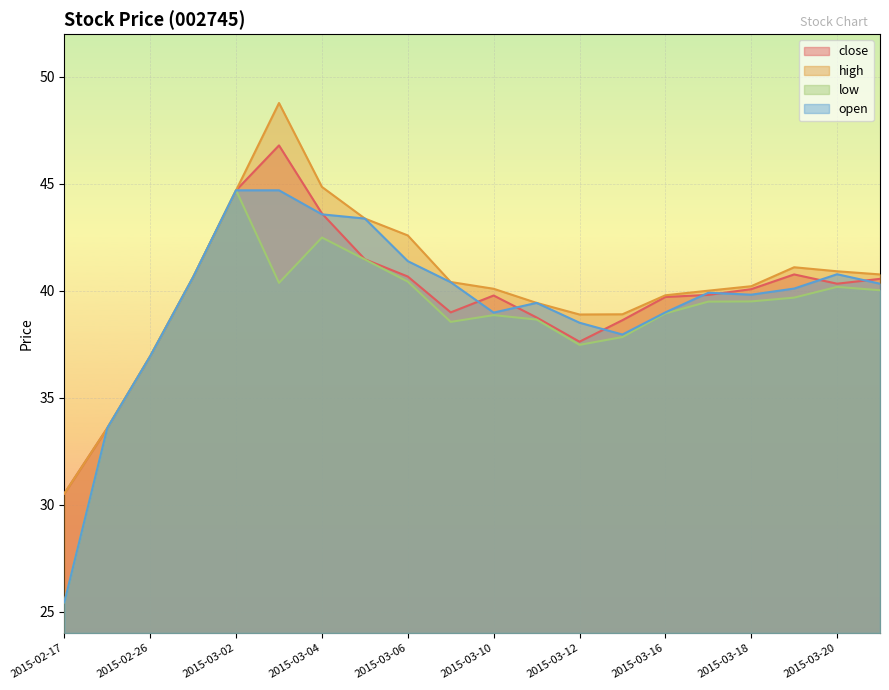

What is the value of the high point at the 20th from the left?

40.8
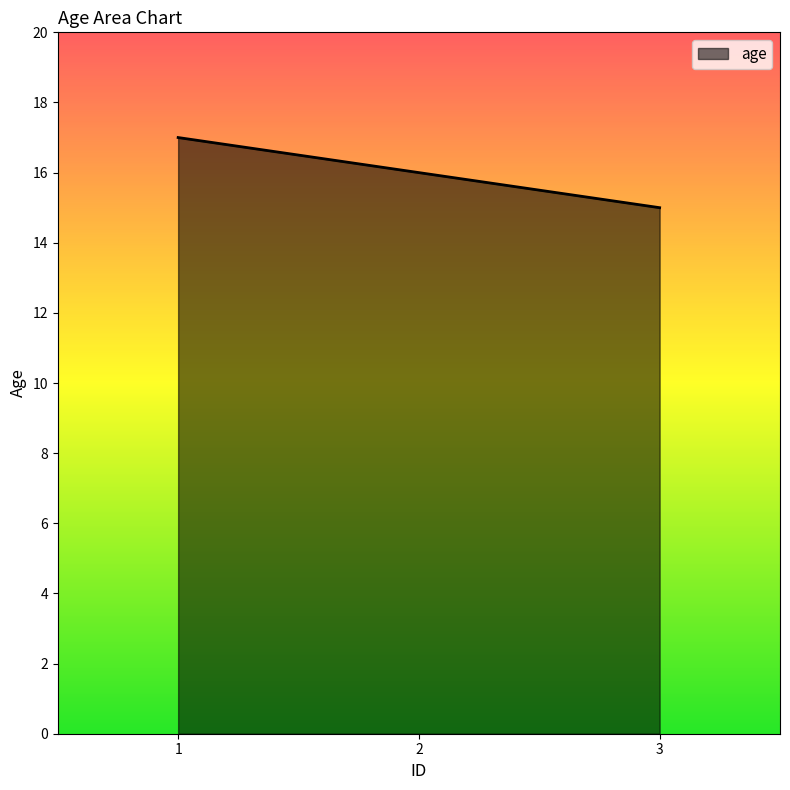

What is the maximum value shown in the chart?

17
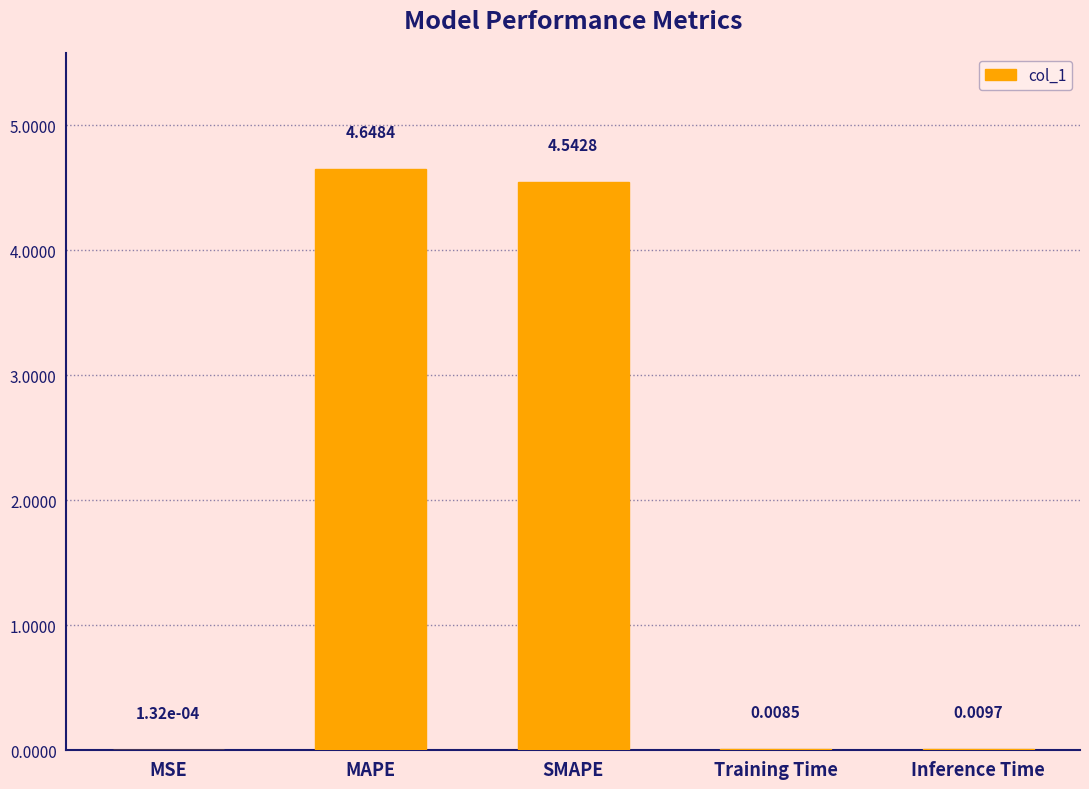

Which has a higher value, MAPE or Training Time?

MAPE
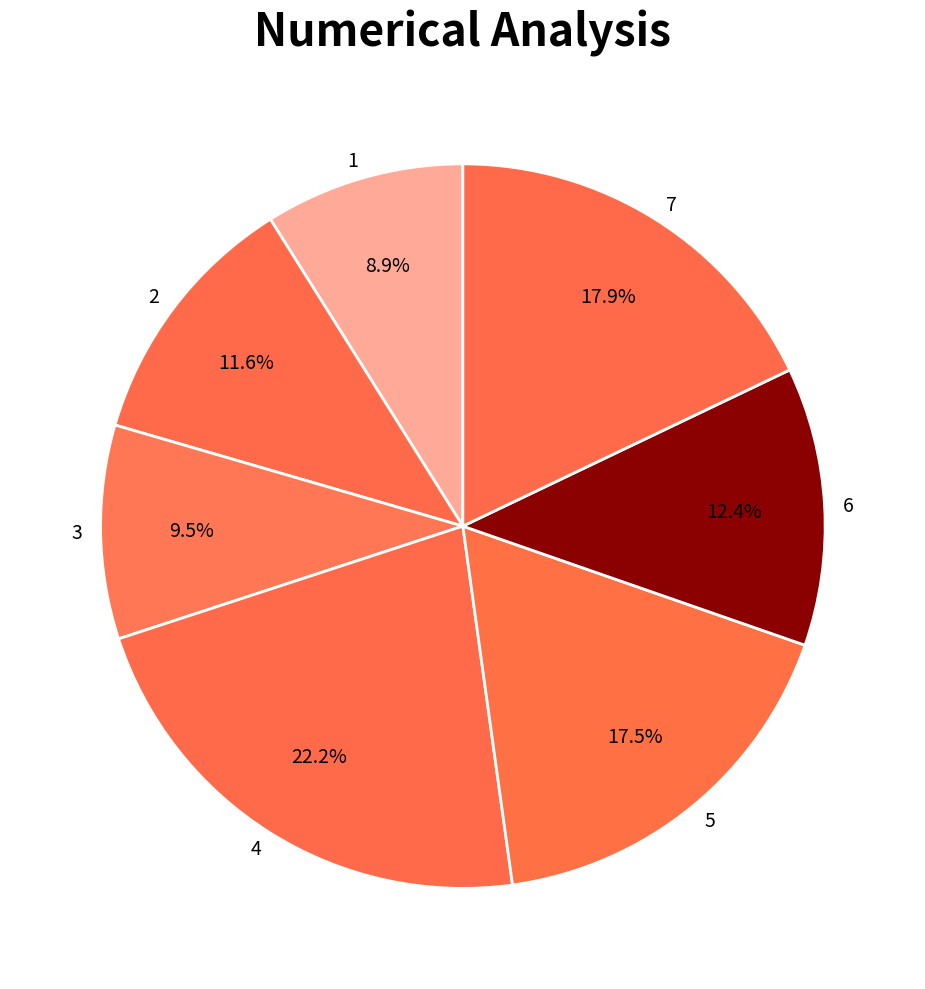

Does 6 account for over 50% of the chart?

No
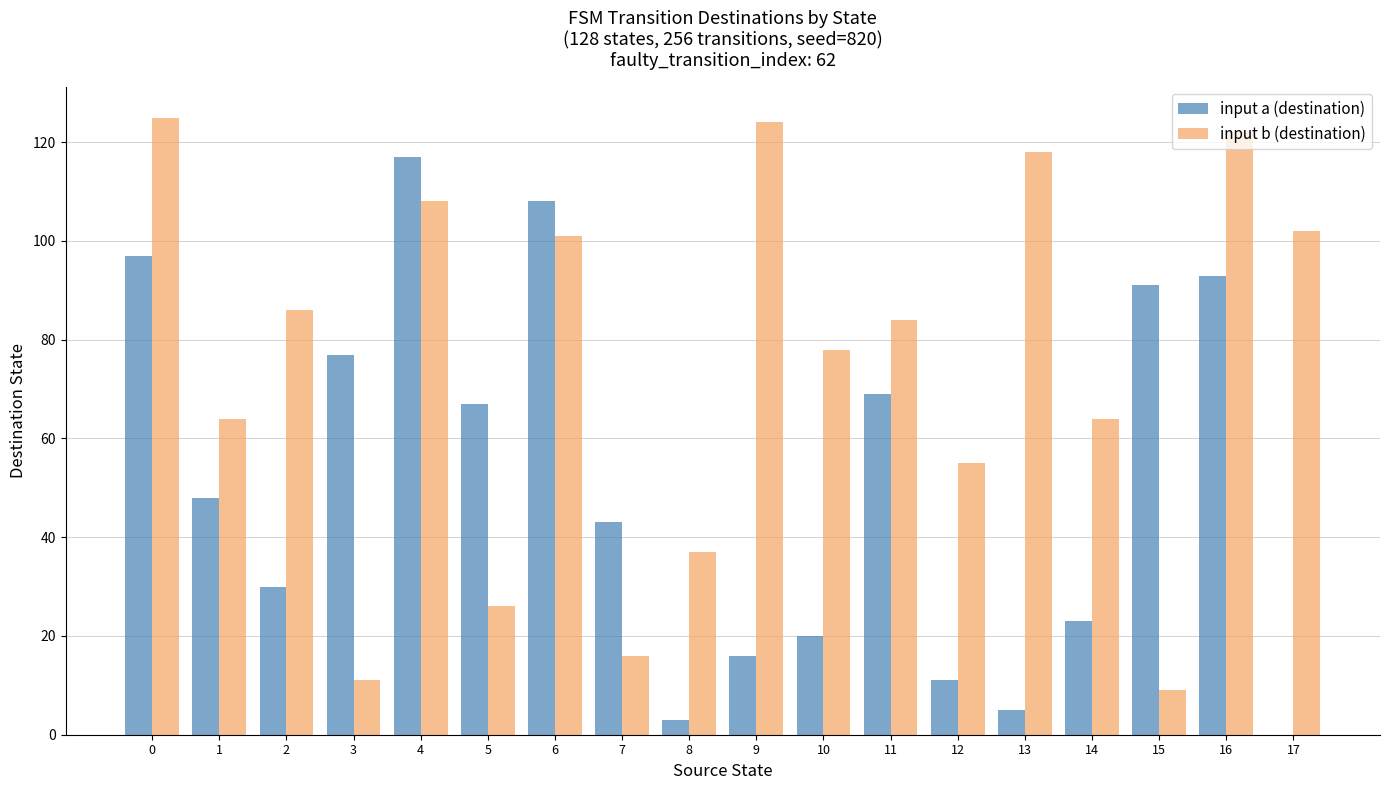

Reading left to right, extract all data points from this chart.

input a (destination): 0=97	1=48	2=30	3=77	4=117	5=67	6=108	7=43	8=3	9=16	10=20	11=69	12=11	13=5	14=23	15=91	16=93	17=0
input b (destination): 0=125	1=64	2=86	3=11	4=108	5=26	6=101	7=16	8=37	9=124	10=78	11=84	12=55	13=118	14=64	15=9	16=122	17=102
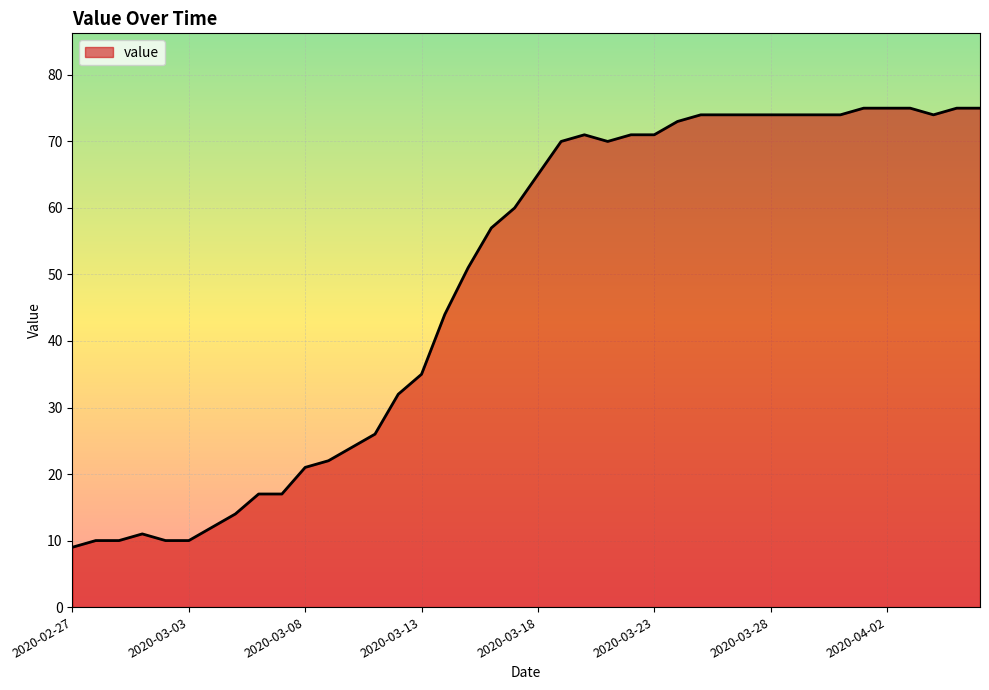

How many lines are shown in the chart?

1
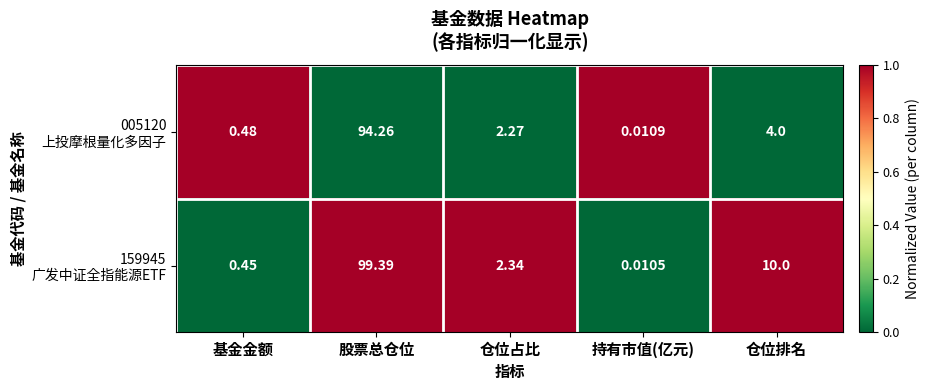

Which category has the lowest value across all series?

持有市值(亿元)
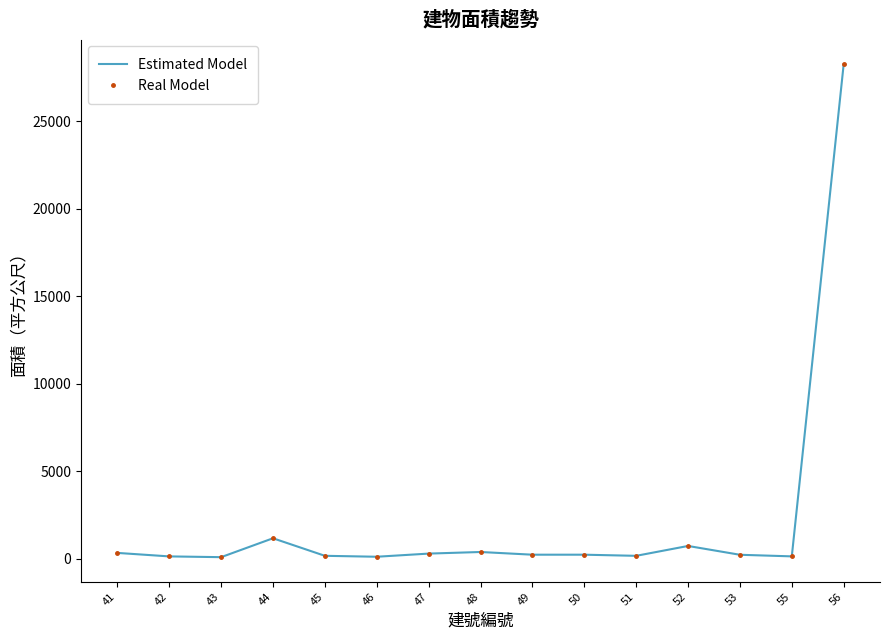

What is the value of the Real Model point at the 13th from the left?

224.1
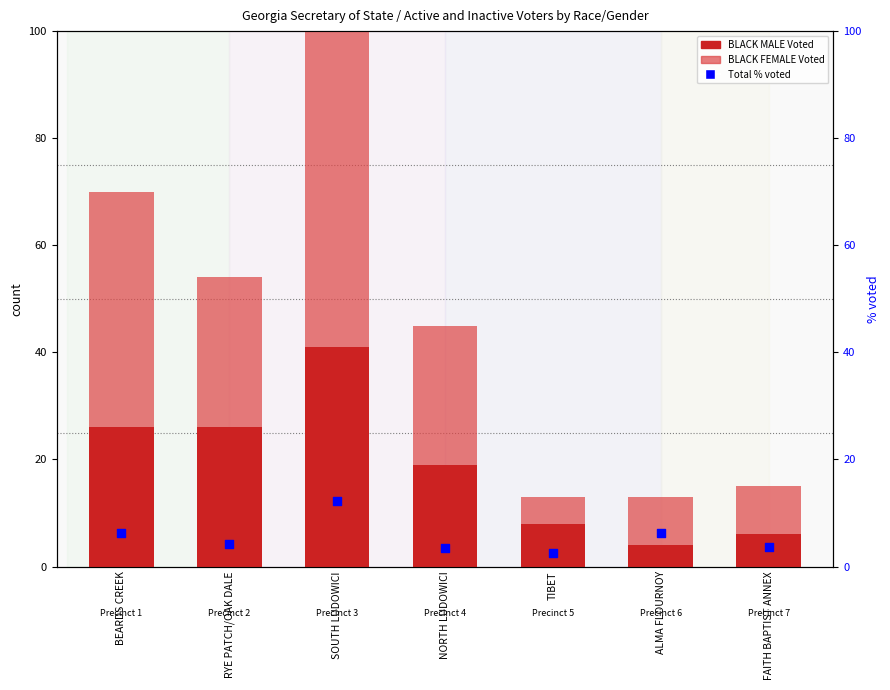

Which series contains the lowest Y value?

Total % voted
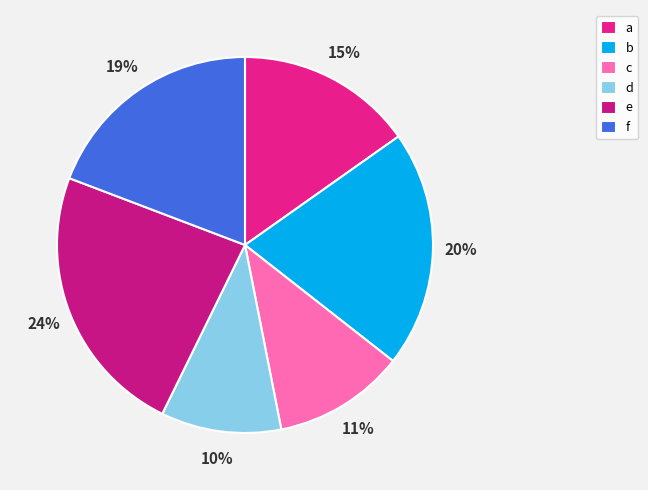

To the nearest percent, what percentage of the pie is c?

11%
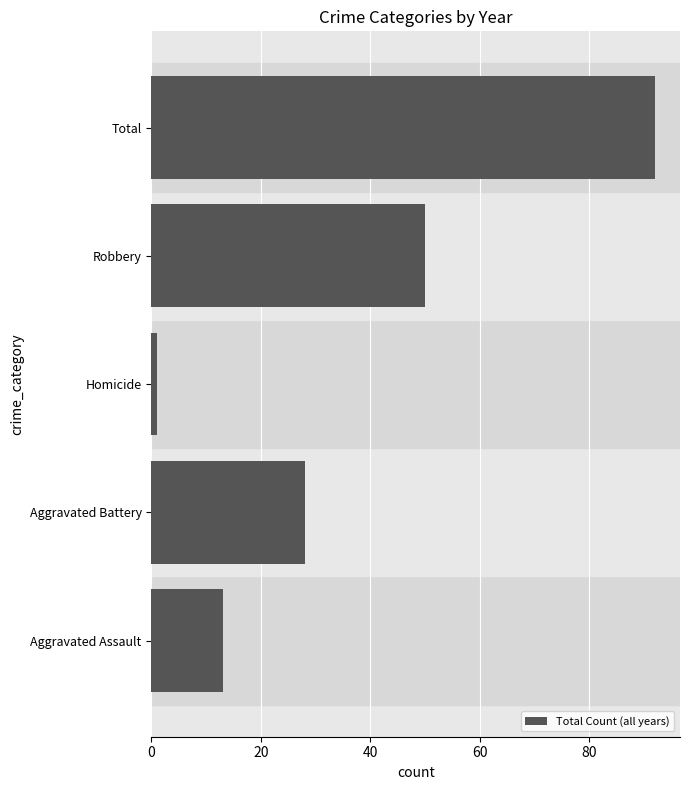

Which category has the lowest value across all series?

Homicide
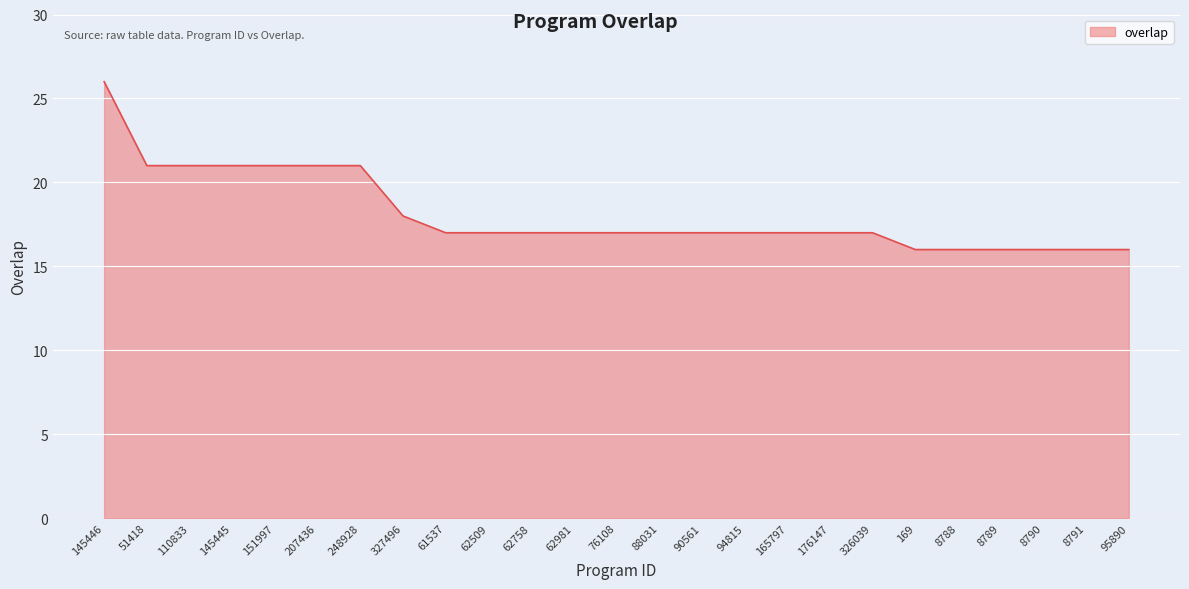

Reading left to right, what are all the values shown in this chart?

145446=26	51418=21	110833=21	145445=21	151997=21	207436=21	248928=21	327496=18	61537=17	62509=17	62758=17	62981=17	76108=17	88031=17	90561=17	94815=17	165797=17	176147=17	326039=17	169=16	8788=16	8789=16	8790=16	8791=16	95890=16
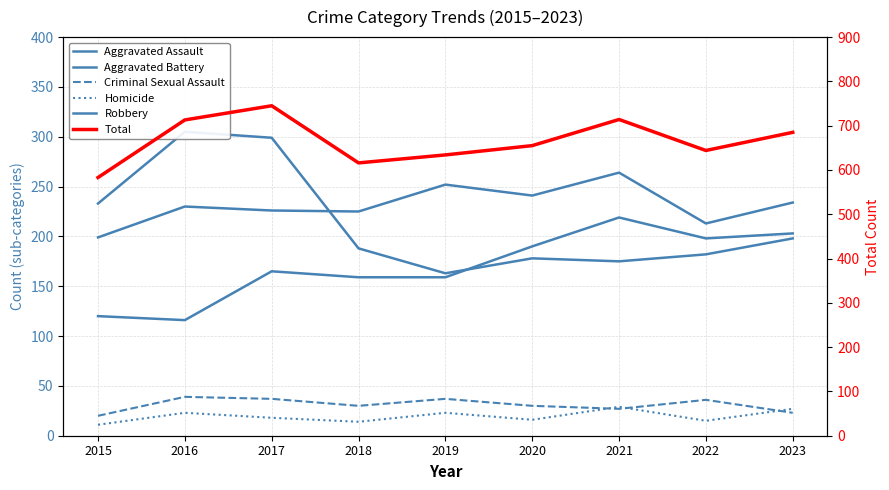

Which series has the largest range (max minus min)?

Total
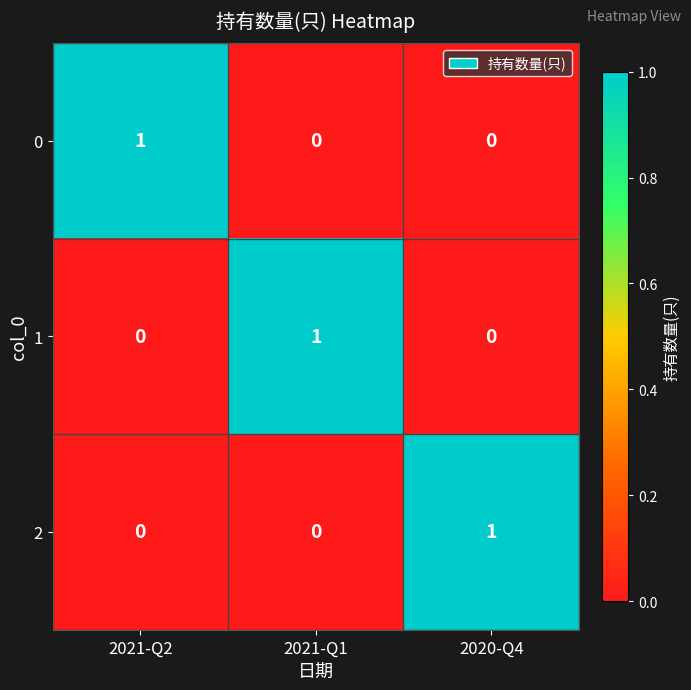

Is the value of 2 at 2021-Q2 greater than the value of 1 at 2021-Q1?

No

=-=-=

Quote the listing word for word from the line containing "Is the value of 2" through the end of the listing.

Is the value of 2 at 2021-Q2 greater than the value of 1 at 2021-Q1?

No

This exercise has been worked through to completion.